Saved data entries
● ● ●
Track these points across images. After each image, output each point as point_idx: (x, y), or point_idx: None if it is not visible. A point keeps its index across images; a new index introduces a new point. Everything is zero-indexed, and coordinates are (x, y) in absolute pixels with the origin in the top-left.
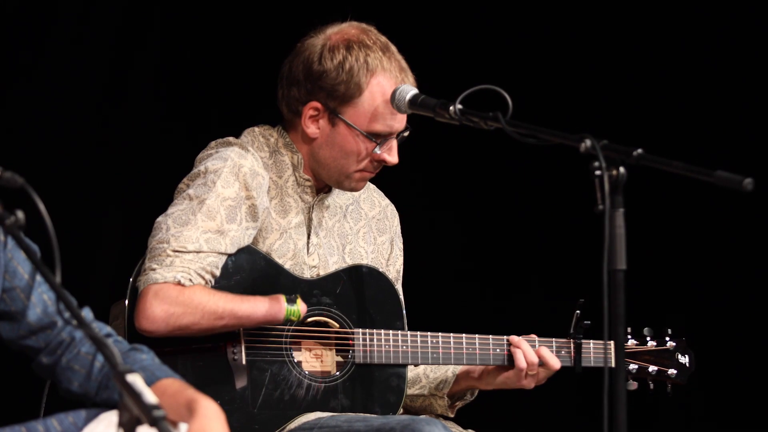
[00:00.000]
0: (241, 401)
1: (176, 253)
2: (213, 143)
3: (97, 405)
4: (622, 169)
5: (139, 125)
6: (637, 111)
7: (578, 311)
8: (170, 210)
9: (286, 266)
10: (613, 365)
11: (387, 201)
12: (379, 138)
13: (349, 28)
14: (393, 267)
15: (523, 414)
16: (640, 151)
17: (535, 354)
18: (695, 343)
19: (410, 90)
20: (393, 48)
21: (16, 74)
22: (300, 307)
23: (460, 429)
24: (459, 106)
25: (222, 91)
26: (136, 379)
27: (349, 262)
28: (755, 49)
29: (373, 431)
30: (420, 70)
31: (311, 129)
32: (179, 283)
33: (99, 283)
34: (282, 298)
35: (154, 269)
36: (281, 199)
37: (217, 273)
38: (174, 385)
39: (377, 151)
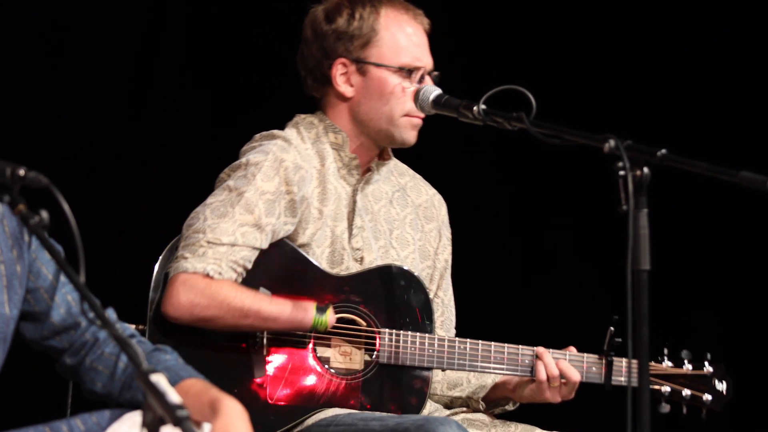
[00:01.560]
0: (258, 391)
1: (210, 245)
2: (257, 136)
3: (120, 405)
4: (645, 170)
5: (161, 125)
6: (661, 111)
7: (612, 328)
8: (209, 200)
9: (325, 254)
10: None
11: (434, 190)
12: (411, 71)
13: None
14: (441, 256)
15: (553, 408)
16: (664, 151)
17: (556, 367)
18: (721, 345)
19: (434, 90)
20: None
21: (37, 75)
22: (329, 318)
23: (501, 422)
24: (483, 107)
25: (247, 83)
26: (159, 379)
27: (396, 247)
28: None
29: (388, 430)
30: (444, 70)
31: (345, 87)
32: (208, 275)
33: (123, 283)
34: (312, 306)
35: (186, 258)
36: (323, 188)
37: (249, 267)
38: (197, 384)
39: (414, 85)
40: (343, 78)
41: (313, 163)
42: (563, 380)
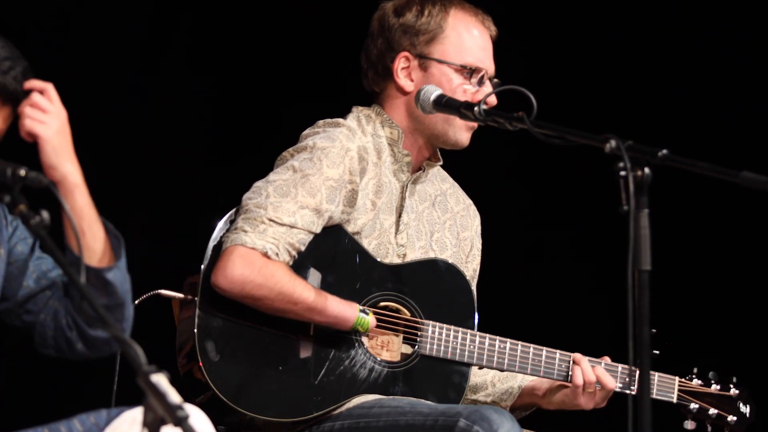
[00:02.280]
0: (302, 371)
1: (271, 222)
2: (321, 122)
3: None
4: (647, 170)
5: (162, 125)
6: (662, 111)
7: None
8: (272, 177)
9: (371, 246)
10: (673, 400)
11: (470, 201)
12: (473, 73)
13: None
14: (470, 265)
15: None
16: (665, 151)
17: (593, 373)
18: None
19: (435, 90)
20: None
21: (38, 75)
22: (371, 320)
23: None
24: (483, 107)
25: (253, 84)
26: (160, 379)
27: (436, 249)
28: None
29: (437, 414)
30: None
31: (405, 81)
32: (266, 254)
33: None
34: (357, 306)
35: (246, 231)
36: (379, 180)
37: (303, 249)
38: None
39: (474, 86)
40: (404, 72)
41: (372, 155)
42: (598, 387)
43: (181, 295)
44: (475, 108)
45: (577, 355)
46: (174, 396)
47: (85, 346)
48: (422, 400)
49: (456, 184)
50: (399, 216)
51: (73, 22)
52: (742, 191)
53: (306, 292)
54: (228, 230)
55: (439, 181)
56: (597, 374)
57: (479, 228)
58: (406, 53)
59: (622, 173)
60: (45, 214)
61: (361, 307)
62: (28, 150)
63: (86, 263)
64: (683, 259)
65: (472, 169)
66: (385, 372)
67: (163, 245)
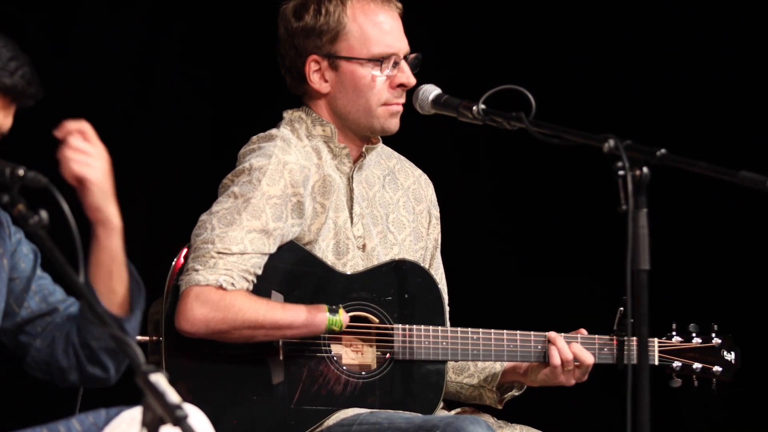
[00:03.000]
0: (278, 397)
1: (220, 255)
2: (254, 138)
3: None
4: (645, 169)
5: (161, 125)
6: (661, 111)
7: (621, 308)
8: (215, 208)
9: (330, 246)
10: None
11: (419, 171)
12: (383, 61)
13: None
14: (431, 236)
15: (557, 410)
16: (663, 151)
17: (569, 351)
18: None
19: (433, 90)
20: None
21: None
22: (342, 317)
23: (505, 423)
24: (482, 106)
25: (247, 83)
26: (159, 379)
27: (393, 231)
28: None
29: (415, 428)
30: (443, 70)
31: (320, 84)
32: (221, 287)
33: None
34: (324, 308)
35: (197, 270)
36: (323, 181)
37: (260, 273)
38: None
39: (387, 73)
40: (317, 75)
41: (312, 158)
42: (577, 363)
43: (146, 338)
44: (474, 107)
45: (552, 334)
46: (173, 396)
47: (80, 378)
48: (400, 413)
49: (402, 158)
50: (351, 208)
51: (72, 23)
52: (741, 191)
53: (270, 312)
54: (181, 272)
55: (384, 159)
56: (574, 351)
57: (434, 196)
58: (314, 56)
59: (621, 173)
60: (44, 214)
61: (329, 307)
62: (27, 149)
63: (107, 307)
64: (682, 258)
65: (469, 167)
66: (360, 384)
67: (161, 243)
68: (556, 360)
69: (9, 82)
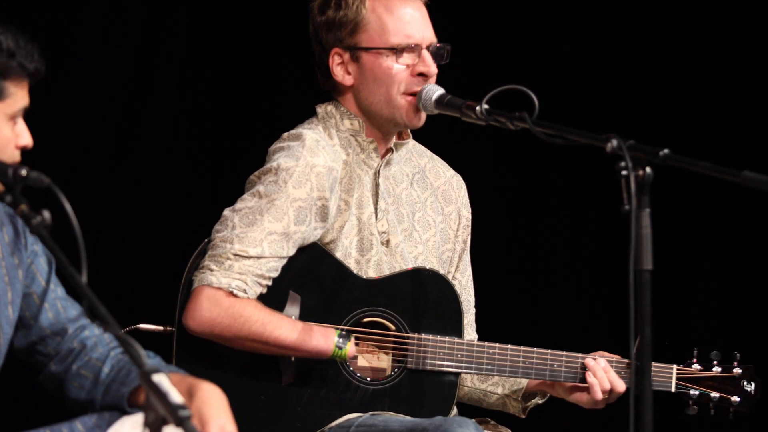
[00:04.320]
0: (285, 398)
1: (237, 257)
2: (285, 135)
3: (101, 410)
4: (648, 169)
5: (164, 123)
6: (664, 111)
7: (639, 336)
8: (239, 205)
9: (353, 243)
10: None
11: (452, 172)
12: (404, 51)
13: None
14: (460, 237)
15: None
16: (666, 151)
17: (608, 381)
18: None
19: (437, 90)
20: None
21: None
22: (349, 350)
23: (495, 424)
24: (485, 106)
25: (248, 89)
26: (162, 379)
27: (419, 230)
28: None
29: (406, 431)
30: (446, 70)
31: (343, 77)
32: (232, 293)
33: (125, 284)
34: (333, 336)
35: (212, 270)
36: (349, 177)
37: (276, 275)
38: (177, 376)
39: (407, 62)
40: (340, 68)
41: (341, 156)
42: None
43: (160, 328)
44: (477, 108)
45: (590, 363)
46: (175, 396)
47: (96, 410)
48: (399, 416)
49: (435, 157)
50: (376, 203)
51: (70, 27)
52: (744, 191)
53: (277, 331)
54: (197, 267)
55: (416, 157)
56: (610, 380)
57: (466, 198)
58: (336, 49)
59: (624, 173)
60: (46, 214)
61: (337, 338)
62: (29, 150)
63: None
64: (685, 258)
65: (472, 167)
66: (370, 391)
67: (163, 243)
68: (598, 395)
69: (32, 68)
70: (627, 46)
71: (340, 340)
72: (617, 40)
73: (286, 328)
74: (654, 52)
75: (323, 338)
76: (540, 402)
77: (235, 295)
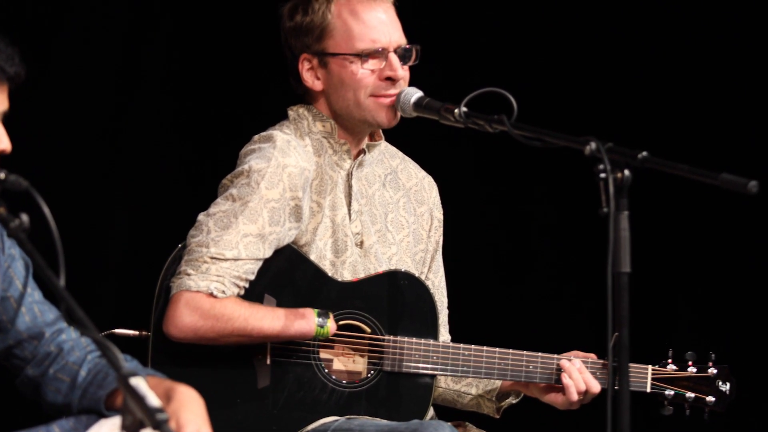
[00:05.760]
0: (261, 401)
1: (213, 260)
2: (256, 137)
3: (78, 413)
4: (626, 172)
5: (145, 127)
6: (642, 113)
7: (616, 333)
8: (212, 209)
9: (328, 245)
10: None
11: (424, 173)
12: (370, 56)
13: None
14: (433, 238)
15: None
16: (645, 153)
17: (583, 382)
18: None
19: (415, 93)
20: None
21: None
22: (330, 327)
23: (475, 428)
24: (464, 109)
25: (230, 91)
26: (139, 382)
27: (392, 230)
28: (760, 52)
29: None
30: (425, 72)
31: (312, 82)
32: (212, 295)
33: (104, 288)
34: (313, 316)
35: (189, 275)
36: (321, 179)
37: (253, 278)
38: (154, 379)
39: (373, 67)
40: (310, 73)
41: (313, 157)
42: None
43: (136, 333)
44: (456, 111)
45: (565, 365)
46: (153, 399)
47: (73, 413)
48: (375, 420)
49: (407, 159)
50: (349, 204)
51: (53, 31)
52: (722, 193)
53: (260, 323)
54: (174, 273)
55: (388, 158)
56: (585, 381)
57: (437, 198)
58: (305, 55)
59: (602, 175)
60: (24, 218)
61: (317, 317)
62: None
63: None
64: (661, 260)
65: (450, 171)
66: (346, 394)
67: (143, 247)
68: (573, 396)
69: (12, 71)
70: (606, 49)
71: (320, 319)
72: (596, 42)
73: (268, 318)
74: (632, 54)
75: (304, 321)
76: (514, 402)
77: (215, 296)
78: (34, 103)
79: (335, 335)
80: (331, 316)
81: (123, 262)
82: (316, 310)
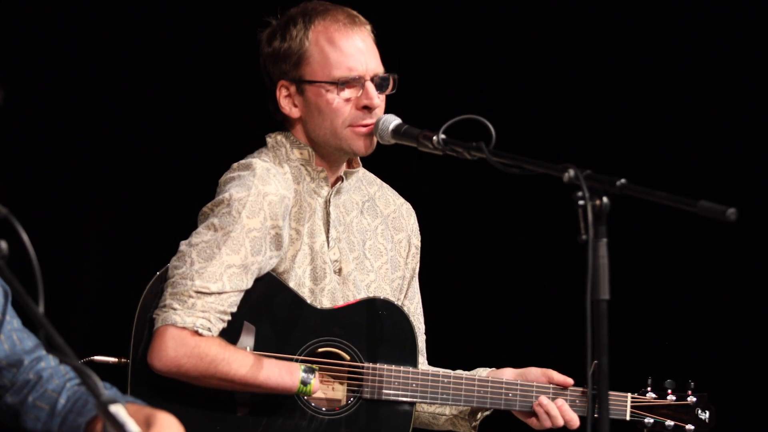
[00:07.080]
0: (242, 428)
1: (198, 294)
2: (235, 165)
3: None
4: (605, 199)
5: (122, 154)
6: (621, 141)
7: (596, 361)
8: (195, 239)
9: (307, 273)
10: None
11: (402, 200)
12: (346, 84)
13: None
14: (410, 265)
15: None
16: (623, 181)
17: (561, 420)
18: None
19: (393, 120)
20: (339, 7)
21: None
22: (314, 385)
23: None
24: (442, 136)
25: (203, 120)
26: (119, 410)
27: (370, 258)
28: (737, 78)
29: None
30: (403, 99)
31: (290, 109)
32: (197, 333)
33: (81, 315)
34: (298, 372)
35: (175, 309)
36: (300, 207)
37: (235, 310)
38: (134, 406)
39: (349, 96)
40: (287, 100)
41: (292, 184)
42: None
43: (115, 360)
44: (434, 138)
45: (544, 401)
46: (132, 426)
47: None
48: None
49: (385, 185)
50: (327, 232)
51: (27, 58)
52: (701, 220)
53: (243, 369)
54: (158, 306)
55: (366, 185)
56: (565, 419)
57: (415, 225)
58: (282, 82)
59: (581, 203)
60: (3, 244)
61: (302, 373)
62: None
63: None
64: (641, 287)
65: (429, 196)
66: (326, 421)
67: (121, 276)
68: (547, 424)
69: None
70: (584, 77)
71: (305, 375)
72: (575, 69)
73: (252, 366)
74: (610, 81)
75: (288, 375)
76: (487, 413)
77: (200, 335)
78: (10, 129)
79: (315, 363)
80: (316, 374)
81: (100, 290)
82: (303, 366)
● ● ●
Give again, word for word, every line from the top of the data above to the line holding "41: (313, 163)", inclusive, with the pictures left out.

Track these points across images. After each image, output each point as point_idx: (x, y), or point_idx: None if it is not visible. A point keeps its index across images; a new index introduces a new point. Everything is zero-indexed, and coordinates are (x, y) in absolute pixels with the origin in the top-left.
[00:00.000]
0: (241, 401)
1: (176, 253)
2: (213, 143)
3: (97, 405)
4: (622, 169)
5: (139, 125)
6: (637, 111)
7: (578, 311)
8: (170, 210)
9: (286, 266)
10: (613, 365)
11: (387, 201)
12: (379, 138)
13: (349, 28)
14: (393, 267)
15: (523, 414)
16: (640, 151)
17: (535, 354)
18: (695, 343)
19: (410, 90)
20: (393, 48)
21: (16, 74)
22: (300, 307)
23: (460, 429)
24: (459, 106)
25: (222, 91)
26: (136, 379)
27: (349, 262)
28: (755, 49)
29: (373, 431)
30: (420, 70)
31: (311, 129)
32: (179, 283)
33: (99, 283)
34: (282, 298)
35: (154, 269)
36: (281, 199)
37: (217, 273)
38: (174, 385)
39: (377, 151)
[00:01.560]
0: (258, 391)
1: (210, 245)
2: (257, 136)
3: (120, 405)
4: (645, 170)
5: (161, 125)
6: (661, 111)
7: (612, 328)
8: (209, 200)
9: (325, 254)
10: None
11: (434, 190)
12: (411, 71)
13: None
14: (441, 256)
15: (553, 408)
16: (664, 151)
17: (556, 367)
18: (721, 345)
19: (434, 90)
20: None
21: (37, 75)
22: (329, 318)
23: (501, 422)
24: (483, 107)
25: (247, 83)
26: (159, 379)
27: (396, 247)
28: None
29: (388, 430)
30: (444, 70)
31: (345, 87)
32: (208, 275)
33: (123, 283)
34: (312, 306)
35: (186, 258)
36: (323, 188)
37: (249, 267)
38: (197, 384)
39: (414, 85)
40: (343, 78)
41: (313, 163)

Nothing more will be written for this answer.